The economy is teetering on the brink. Last Friday, Central Bank Governor Arjun Mahendran told Bloomberg that the government was looking to borrow “tens of billions of dollars” from lenders, including the US, EU and Japan, to refinance costlier debt.
Sirisena’s government accused the Rajapakse regime of increasingly relying on borrowing. However, during its six months in office, the current government has borrowed 378 billion rupees ($US2.8 billion) via treasury bills and bonds, surpassing the figure of 260 billion rupees for the whole of last year. Early this month, the government raised another $US1 billion by issuing 10-year government bonds.
Compounding the problems for Sirisena and the government, Rajapakse’s supporters in the UPFA have intensified a campaign to install him as its candidate for prime minister in the general election. The campaign has been spearheaded by chauvinist parties, including the Mahajana Eksath Peramuna and National Freedom Front, and a section of the SLFP.

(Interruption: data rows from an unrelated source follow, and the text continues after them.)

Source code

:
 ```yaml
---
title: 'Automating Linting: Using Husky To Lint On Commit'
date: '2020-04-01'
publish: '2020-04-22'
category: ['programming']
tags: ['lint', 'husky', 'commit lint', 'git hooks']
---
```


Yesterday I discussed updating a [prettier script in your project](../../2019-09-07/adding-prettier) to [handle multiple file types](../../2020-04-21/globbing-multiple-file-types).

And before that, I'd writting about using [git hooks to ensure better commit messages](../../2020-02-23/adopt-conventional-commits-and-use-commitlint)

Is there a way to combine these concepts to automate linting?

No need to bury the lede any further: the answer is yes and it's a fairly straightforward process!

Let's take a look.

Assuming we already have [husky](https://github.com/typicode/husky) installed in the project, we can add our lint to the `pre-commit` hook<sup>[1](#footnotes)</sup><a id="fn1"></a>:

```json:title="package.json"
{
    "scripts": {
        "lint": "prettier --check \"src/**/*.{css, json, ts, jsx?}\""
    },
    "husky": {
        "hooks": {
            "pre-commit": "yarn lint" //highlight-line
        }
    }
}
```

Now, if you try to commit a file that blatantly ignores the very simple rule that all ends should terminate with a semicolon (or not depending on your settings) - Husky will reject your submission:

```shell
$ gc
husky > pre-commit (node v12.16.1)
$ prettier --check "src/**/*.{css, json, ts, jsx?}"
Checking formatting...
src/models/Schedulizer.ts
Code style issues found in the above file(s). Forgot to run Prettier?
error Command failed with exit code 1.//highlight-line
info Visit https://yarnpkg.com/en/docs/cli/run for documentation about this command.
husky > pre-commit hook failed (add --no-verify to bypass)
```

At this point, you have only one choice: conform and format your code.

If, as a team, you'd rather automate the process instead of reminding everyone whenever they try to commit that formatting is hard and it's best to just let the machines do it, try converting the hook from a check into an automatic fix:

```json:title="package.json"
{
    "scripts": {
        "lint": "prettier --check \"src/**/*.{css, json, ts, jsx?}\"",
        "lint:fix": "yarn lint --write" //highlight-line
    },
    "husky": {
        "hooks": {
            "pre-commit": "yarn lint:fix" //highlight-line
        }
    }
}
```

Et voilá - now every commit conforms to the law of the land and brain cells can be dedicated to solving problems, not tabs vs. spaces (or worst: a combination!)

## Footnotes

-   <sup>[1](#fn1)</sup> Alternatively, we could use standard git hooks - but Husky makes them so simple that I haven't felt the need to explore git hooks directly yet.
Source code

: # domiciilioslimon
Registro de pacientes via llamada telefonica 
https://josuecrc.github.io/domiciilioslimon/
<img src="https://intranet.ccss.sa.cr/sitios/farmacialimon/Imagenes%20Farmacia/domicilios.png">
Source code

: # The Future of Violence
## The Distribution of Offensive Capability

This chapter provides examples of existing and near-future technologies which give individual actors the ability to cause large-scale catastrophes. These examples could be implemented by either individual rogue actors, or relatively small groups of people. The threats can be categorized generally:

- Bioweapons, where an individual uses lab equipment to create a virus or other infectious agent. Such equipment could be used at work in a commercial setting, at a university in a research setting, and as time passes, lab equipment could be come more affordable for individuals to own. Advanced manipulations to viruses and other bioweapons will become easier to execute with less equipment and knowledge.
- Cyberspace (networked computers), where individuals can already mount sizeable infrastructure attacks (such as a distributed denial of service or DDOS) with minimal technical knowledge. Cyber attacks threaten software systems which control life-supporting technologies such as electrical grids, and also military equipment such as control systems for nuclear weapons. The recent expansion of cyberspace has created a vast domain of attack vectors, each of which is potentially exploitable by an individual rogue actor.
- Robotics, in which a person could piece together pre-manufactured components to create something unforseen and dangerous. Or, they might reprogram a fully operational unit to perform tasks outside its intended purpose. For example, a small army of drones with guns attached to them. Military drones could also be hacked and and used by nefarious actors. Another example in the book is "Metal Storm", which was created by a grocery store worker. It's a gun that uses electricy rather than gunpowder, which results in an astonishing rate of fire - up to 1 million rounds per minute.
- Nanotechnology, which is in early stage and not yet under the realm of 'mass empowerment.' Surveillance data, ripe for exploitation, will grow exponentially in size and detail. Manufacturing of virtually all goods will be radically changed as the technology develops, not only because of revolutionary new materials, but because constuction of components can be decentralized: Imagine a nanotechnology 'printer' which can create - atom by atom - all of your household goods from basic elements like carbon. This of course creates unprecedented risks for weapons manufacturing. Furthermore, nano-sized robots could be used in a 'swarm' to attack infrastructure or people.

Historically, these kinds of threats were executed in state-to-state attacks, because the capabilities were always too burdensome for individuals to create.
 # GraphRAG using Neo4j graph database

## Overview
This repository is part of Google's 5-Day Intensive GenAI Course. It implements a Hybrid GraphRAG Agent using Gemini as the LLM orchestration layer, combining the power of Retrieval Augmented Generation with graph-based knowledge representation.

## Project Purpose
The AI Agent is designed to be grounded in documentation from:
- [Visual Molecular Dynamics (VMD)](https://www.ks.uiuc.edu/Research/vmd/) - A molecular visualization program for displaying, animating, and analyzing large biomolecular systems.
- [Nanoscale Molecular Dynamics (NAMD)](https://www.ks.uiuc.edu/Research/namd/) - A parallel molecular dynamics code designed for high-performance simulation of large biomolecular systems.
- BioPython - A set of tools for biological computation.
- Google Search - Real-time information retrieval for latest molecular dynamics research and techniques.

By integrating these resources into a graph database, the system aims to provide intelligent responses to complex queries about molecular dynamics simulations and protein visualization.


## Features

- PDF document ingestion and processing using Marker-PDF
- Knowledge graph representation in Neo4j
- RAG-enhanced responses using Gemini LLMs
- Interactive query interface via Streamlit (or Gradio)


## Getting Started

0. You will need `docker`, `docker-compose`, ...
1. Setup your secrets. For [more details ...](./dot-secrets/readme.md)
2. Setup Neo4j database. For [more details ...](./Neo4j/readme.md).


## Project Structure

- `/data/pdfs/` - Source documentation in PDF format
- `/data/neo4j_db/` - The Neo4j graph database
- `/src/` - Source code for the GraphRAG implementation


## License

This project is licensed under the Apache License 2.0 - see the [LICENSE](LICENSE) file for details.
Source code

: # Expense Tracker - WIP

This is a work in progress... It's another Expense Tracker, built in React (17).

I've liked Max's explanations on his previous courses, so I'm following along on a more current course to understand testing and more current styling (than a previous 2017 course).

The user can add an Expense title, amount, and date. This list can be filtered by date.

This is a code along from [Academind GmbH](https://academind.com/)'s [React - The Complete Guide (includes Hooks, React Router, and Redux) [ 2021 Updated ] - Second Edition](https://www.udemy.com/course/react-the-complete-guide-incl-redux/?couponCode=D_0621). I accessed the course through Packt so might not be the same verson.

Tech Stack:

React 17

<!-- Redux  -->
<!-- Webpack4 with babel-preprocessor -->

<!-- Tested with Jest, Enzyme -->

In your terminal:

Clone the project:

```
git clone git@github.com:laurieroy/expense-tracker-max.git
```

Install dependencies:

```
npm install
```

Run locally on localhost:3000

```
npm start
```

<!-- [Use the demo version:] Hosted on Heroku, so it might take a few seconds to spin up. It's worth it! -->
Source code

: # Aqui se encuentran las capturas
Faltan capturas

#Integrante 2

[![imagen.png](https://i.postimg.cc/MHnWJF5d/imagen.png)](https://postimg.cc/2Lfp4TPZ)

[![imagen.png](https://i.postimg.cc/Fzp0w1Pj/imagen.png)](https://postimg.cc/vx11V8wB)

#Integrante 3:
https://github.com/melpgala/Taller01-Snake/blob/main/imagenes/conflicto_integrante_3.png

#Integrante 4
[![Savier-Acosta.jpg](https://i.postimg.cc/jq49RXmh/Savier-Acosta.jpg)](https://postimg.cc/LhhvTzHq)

Rajapakse has mainly organised political activities in Buddhist temples, seeking to mobilise the most reactionary layers of the population on the slogan of defending “the motherland.” He and his cronies accuse the government of permitting the defeated LTTE to “rise again,” betraying the 2009 victory in the communal war. This agitation is backed by big Sinhala businessmen who benefitted from Rajapakse’s policies.
As part of this campaign, no-confidence resolutions have been moved against Wickremesinghe, Finance Minister Ravi Karunanayake and Law and Order Minister John Amaratunga. As a result of this vociferous push to regain lost power and privileges, Sirisena has virtually lost control of the SLFP and the UPFA. By dissolving the parliament, Sirisena is effectively bailing out his political allies.
Sirisena has publicly declared he will not allow nominations from within the SLFP, which he still formally heads, for Rajapakse in the election. However, he sought a compromise with Rajapakse, offering him an honorary post, which Rajapakse refused. The Sunday Times reported that Sirisena held a secret discussion with Rajapakse on Thursday. No details are available.
Whatever these developments, as shown in the January presidential election, Washington will insist on having a government in Colombo that serves its war agenda against China. The US ambassador-designate to Sri Lanka, Atul Keshap, told his US Senate Foreign Relations Committee nomination hearing: “As we look to advance our interests across the Indo-Pacific, Sri Lanka will be a critical partner.” Washington is retaining the threat of UN war crimes charges in order to whip any opposition into line.
Though the divisions within the established parties have sharpened, their common fear is the eruption of social struggles. This month, around 47,000 health sector employees took strike action. Last week, contract workers in almost all government departments held protests demanding better conditions. University students are holding continuous campaigns.
Sirisena and Wickremesinghe have repeatedly called for a “national government” after the election, while Rajapakse is bidding to return to power via a chauvinist campaign. Whatever their differences, these parties are preparing for ruthless attacks on the jobs and conditions of the working class.
Nevertheless, the pseudo-left and middle-class groups are seeking a new line up of parties of the political establishment, saying that Rajapakse should be halted. The Socialist Equality Party will intervene in the election as the only party to advance the perspective of international socialism against imperialist war and social counter-revolution.